The reporters were projecting outcome thinking. The champion was executing process thinking. He celebrated the outcome afterward, when the race was over. During the race, outcome had no place. It would only have distracted from the execution that produced the result.

Professional traders operate the same way. The P&L statement, open while trading, is outcome thinking. Watching the account value as positions move is outcome thinking. When you are in the moment of execution, the only question is: am I bringing the right mind to this trade? The money takes care of itself when the process is right.

The pre-trading ritual and managing drawdowns

Rande teaches a pre-session practice. Wake up and scan the body for tension before touching the markets. Tension is the early signal of an emotional state building before it becomes a full feeling. Address it with breathing and relaxation, not by ignoring it or suppressing it.

He describes trading psychology as having a useful window before session start of anywhere from 20 seconds to 45 minutes depending on the trader. An alpha who tends to chase trades might have 20 seconds before urgency overtakes the prepared state. A calmer personality might maintain the state for longer. The practice is to identify your own pattern, anticipate where you typically have problems, and prepare the mind for that moment specifically, rather than hoping it will not happen this time.

For drawdowns, the framework is a simple diagnostic. After a loss: was this a method mistake, meaning you should not have taken the trade? Or was it a psychological mistake, meaning fear, grandiosity, or euphoria distorted your execution? If neither, you are on the wrong side of probability this time, but the process was right. You would take the trade again.
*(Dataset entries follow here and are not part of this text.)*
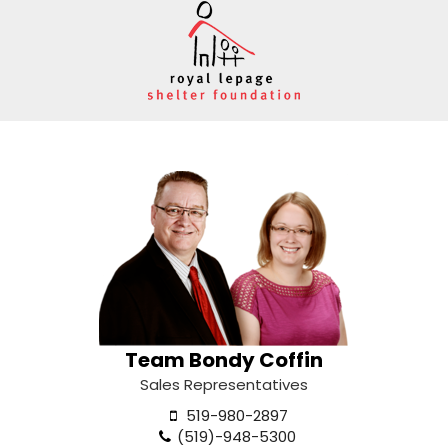
Team Bondy Coffin
Sales Representatives
519-980-2897
(519)-948-5300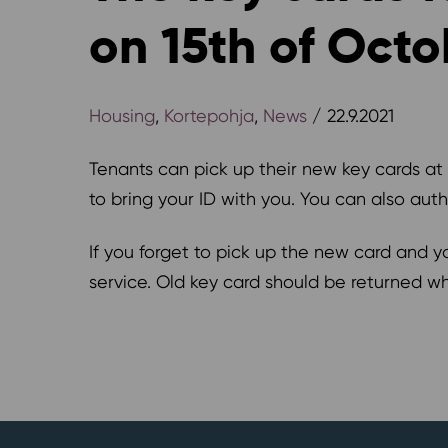
on 15th of Octo
Housing
,
Kortepohja
,
News
/ 22.9.2021
Tenants can pick up their new key cards at
to bring your ID with you. You can also aut
If you forget to pick up the new card and y
service. Old key card should be returned w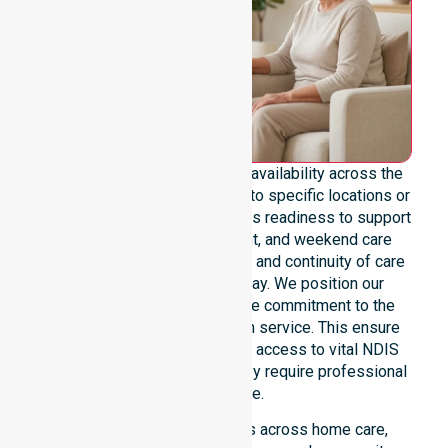
We emphasize genuine 24/7 availability across the
entire council area, not limited to specific locations or
timeframes. Our team highlights readiness to support
urgent, after-hours, overnight, and weekend care
needs. We reinforce reliability and continuity of care
regardless of the time or day. We position our
constant availability as a core commitment to the
community, not just an add-on service. This ensure
that participants always have access to vital NDIS
funded services whenever they require professional
assistance.
Our 24/7 availability applies across home care,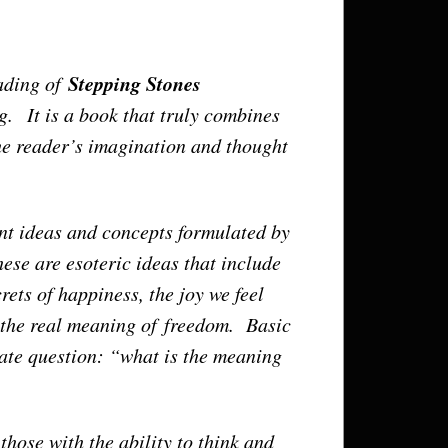
Stepping Stones
ading of
. It is a book that truly combines
the reader’s imagination and thought
iant ideas and concepts formulated by
ese are esoteric ideas that include
rets of happiness, the joy we feel
, the real meaning of freedom. Basic
mate question: “what is the meaning
 those with the ability to think and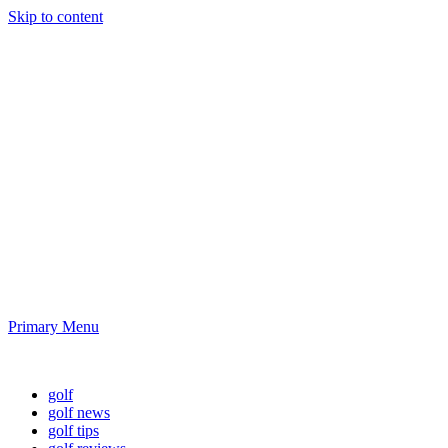
Skip to content
Golf News and
Tips
Playing golf is healthy for you
Primary Menu
Golf News and Tips
golf
golf news
golf tips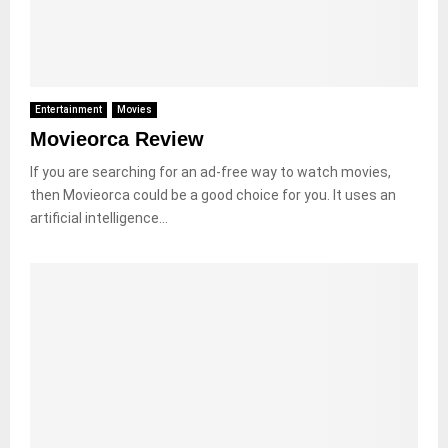
Entertainment
Movies
Movieorca Review
If you are searching for an ad-free way to watch movies,
then Movieorca could be a good choice for you. It uses an
artificial intelligence...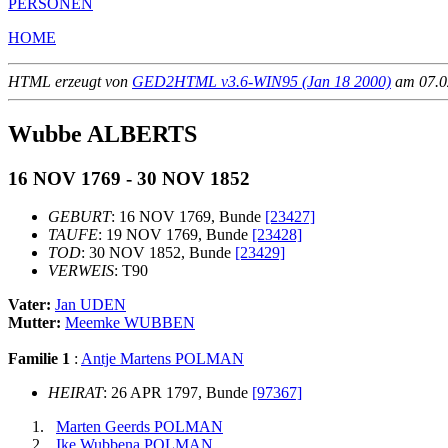
PERSONEN
HOME
HTML erzeugt von
GED2HTML v3.6-WIN95 (Jan 18 2000)
am 07.02
Wubbe ALBERTS
16 NOV 1769 - 30 NOV 1852
GEBURT
: 16 NOV 1769, Bunde
[23427]
TAUFE
: 19 NOV 1769, Bunde
[23428]
TOD
: 30 NOV 1852, Bunde
[23429]
VERWEIS
: T90
Vater:
Jan UDEN
Mutter:
Meemke WUBBEN
Familie 1
:
Antje Martens POLMAN
HEIRAT
: 26 APR 1797, Bunde
[97367]
Marten Geerds POLMAN
Ike Wubbena POLMAN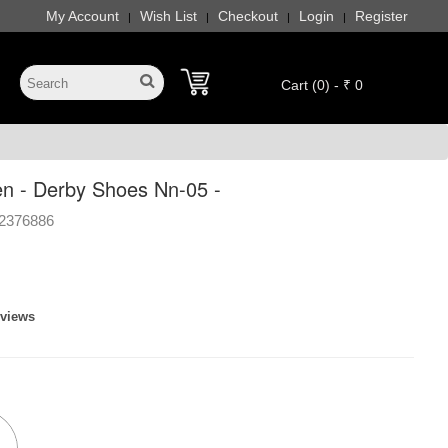
My Account
Wish List
Checkout
Login
Register
|
|
|
|
Cart (0) - ₹ 0
n - Derby Shoes Nn-05 -
2376886
eviews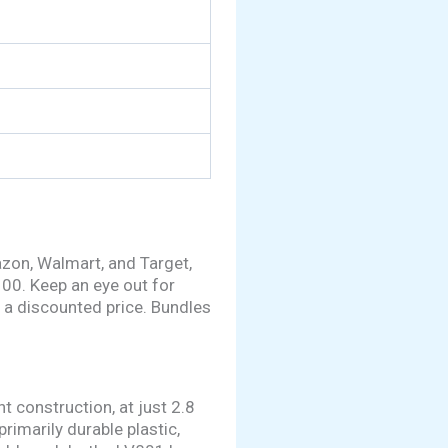
azon, Walmart, and Target,
100. Keep an eye out for
 a discounted price. Bundles
t construction, at just 2.8
imarily durable plastic,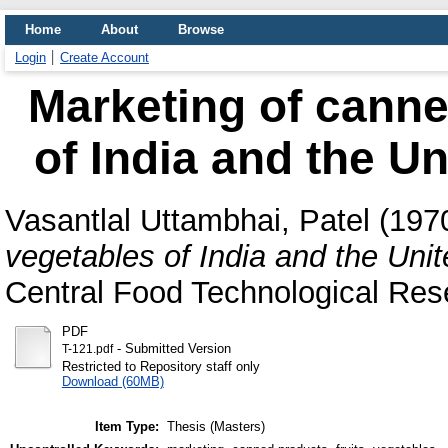
Home
About
Browse
Login
Create Account
Marketing of canne
of India and the Un
Vasantlal Uttambhai, Patel
(197
vegetables of India and the Uni
Central Food Technological Rese
PDF
- Submitted Version
T-121.pdf
Restricted to Repository staff only
Download (60MB)
Item Type:
Thesis (Masters)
That distinction is what separates probability-based thinking from outcome-based thinking. A loss on a correctly executed, well-designed trade is not a problem. It is the cost of being in a probability game. The antidote to the discomfort of that loss is self-compassion, not willpower. Berating yourself does not make a better trader. Compassion calms the amygdala down so it can learn to trust higher brain function over time.

When to work with a performance coach

Rande is clear about which traders benefit most. It is not the brand-new trader looking for a psychological edge before developing a strategy. It is the experienced trader who can trade well in simulation but cannot apply that knowledge under live risk, who knows intellectually what to do and cannot do it when real money is on the line.

That trader has arrived at what Rande calls the “I am the problem” moment. They have exhausted the external search. They have tried indicators, systems, different markets. They have the knowledge. The barrier is the mind they bring into the moment of execution. That recognition, that the obstacle is internal, is the prerequisite for the work to be useful.

His comparison to golf: on the PGA tour, everyone can drive and putt. There are only about ten money players. The difference is not technique. It is what they do with their psychology under pressure. A four-foot putt that a professional has made thousands of times becomes a crisis at the crucial moment. That is entirely psychology. Trading at the high end of performance works the same way.